I mention this because when you combine the waiting lines in front of a session with the specially colored badges + t-shirts you can get insight into which sessions may be the most interesting. You get immediate visual feedback for what the Apple engineers think the most important technology topics are just by looking down a wide conference room hallway and looking for clusters of colored t-shirts.
Way back in 2011 I was at WWDC and I was waffling between 3 different sessions being held at the same time. One was about Bonjour networking, one was about Xcode enhancements, and one was really out there (for me at least): LLVM / Clang compiler futures. I walked past the networking and Xcode enhancement sessions and there were people in line, but only 1 or 2 Apple employees. Then I went past the LLVM / Clang compiler futures session, the line of Apple employees waiting to get in was down the hallway and had practically turned the corner. I immediately ducked into that LLVM / Clang compiler futures talk.

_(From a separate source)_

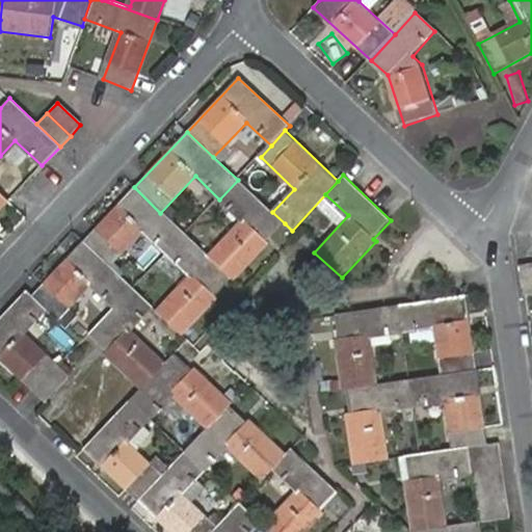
[(230,280),(233,283),(268,246),(266,242),(285,223),(272,212),(238,180),(219,200),(242,220),(207,257),(230,280)]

Non-Disclosure Agreement – Not a bad thing
I hope that I am allowed to tell the above story, because you sign an NDA that states that you cannot talk about any session content from WWDC. This actually turns out to be a good thing.
Apple has relaxed the NDA in recent years. However, that NDA still applies for some sessions, labs, and conversations that you have with Apple employees. If you are under NDA for other Apple programs, then those NDAs are fully binding in the lab areas as well. You may be asked by an Apple employee in a lab area if you are under NDA before they can talk about certain technologies.
I can’t get specific, because I signed an NDA when I attended WWDC 2011, but I think I can dance around enough stuff to give you insight into why that NDA was a good thing.
Over lunch Apple has special sessions given by people from other companies that highlight how they use certain Apple technologies. These special sessions are skewed way more to practical application of technologies for specific businesses or creative endeavors.
At one lunch session we were able to see unreleased creative content, as well as how technology enabled that content to be created. The speaker stated outright that without the NDA we agreed to at the beginning of WWDC that there was no way his management would have allowed him to show this special content and inside info during his presentation.